One of the salutary side effects of rock’s indie-fueled progression leftward has been a general elevation of bar-band standards. The number of balding journeymen bashing out today’s chart hits for tonight’s barflies probably hasn’t shrunk, but today’s population of knockabout groups with tried and true virtues, a thorough lack of trendy pretensions and the burning ambition to write and record their own material have appreciably more on the ball than those Johnny B. Goode-enough rockers largely displaced when underground modernists took over most urban sinkholes possessing a stage and a sink.
The Bad Examples is a good example of this upward trend. In its poppy Beatlisms, the Chicago quartet bears more than a passing resemblance to another onetime bar band, Squeeze. Singer/guitarist Ralph Covert writes solidly tuneful songs in a variety of Midwest rock veins (one of which favors the Spin Doctors); the group plays ’em all with engaging skill — if an unfortunate weakness for schmaltz. Although there’s absolutely no need for another desolate number about waiting for the phone to ring (“Statue by the Phone”), and the phrase “sick and tired of being sick and tired” (used in “Ashes of My Heart”) is hereby banished to the songwriters’ book of untouchable clichés, most of the numbers on Bad Is Beautiful say something original in an easily familiar way. “Faces in Picasso’s Notebook” is a touching post-breakup get-together; “One Perfect Moment” removes a skeptical curtain from romance; “Stranger Than Fiction” and “Promises in the Dark” both acknowledge encroaching adulthood: “Someone as old as you should never look for the truth / In promises made in the dark.”

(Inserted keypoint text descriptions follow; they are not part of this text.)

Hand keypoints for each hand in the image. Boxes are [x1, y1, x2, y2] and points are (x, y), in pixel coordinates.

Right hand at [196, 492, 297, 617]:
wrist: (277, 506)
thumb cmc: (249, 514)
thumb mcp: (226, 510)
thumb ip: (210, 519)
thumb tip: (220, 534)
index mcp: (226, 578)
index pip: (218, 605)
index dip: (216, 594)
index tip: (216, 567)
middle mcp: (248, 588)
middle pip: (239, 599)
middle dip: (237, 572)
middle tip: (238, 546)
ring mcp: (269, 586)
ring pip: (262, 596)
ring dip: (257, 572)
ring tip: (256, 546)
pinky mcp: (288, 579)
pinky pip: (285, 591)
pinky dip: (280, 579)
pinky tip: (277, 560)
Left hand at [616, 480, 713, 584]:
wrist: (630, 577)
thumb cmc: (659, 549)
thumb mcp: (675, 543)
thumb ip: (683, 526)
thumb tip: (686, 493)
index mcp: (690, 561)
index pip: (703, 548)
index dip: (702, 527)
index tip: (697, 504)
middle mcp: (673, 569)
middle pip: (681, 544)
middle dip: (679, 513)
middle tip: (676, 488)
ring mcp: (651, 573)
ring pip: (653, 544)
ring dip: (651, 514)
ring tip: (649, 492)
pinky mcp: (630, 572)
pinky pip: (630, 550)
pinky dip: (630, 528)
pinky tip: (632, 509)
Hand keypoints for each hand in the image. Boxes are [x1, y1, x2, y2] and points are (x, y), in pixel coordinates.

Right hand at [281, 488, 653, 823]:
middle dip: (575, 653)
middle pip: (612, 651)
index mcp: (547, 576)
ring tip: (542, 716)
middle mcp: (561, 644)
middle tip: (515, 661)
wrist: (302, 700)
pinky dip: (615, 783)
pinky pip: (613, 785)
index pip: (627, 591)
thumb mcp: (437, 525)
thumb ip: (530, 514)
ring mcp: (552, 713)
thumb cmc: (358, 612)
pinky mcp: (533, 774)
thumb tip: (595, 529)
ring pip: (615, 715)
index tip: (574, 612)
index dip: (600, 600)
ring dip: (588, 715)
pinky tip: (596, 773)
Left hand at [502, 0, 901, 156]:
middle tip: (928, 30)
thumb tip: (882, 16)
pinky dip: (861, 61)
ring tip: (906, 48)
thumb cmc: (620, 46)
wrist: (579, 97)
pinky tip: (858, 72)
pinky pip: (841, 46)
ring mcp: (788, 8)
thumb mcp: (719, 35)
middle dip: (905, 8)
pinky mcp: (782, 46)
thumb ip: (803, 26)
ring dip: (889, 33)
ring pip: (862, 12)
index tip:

Recorded in a Chicago club after two years of touring (with latecomer lead guitarist John Duich joining Covert, drummer Terry Wathen and bassist Pickles Piekarski), Cheap Beer Night is aptly described in the liner notes as “real people playing & singing real music on real instruments.” The band is tight enough that the rockers sound like a studio record until the applause roars up, but the spirited delivery that comes from kicking it live explains the strategic wisdom of doing it this way. There’s a surprising amount of restrained pop mush for a concert that contains a rip-snorting rendition of the first album’s defiant “Not Dead Yet,” but the Bad Examples also crank it good on “Hey St. Peter,” “The Secret of Television” and the Tom Petty-like “Bad Girl.” The novelty of “Sammy the Dog,” the autogeographical “Long Drive Back From Madison” and a reliable yes-we’re-a-bar-band cover of Bo Diddley’s “Mona” add to the entertainment.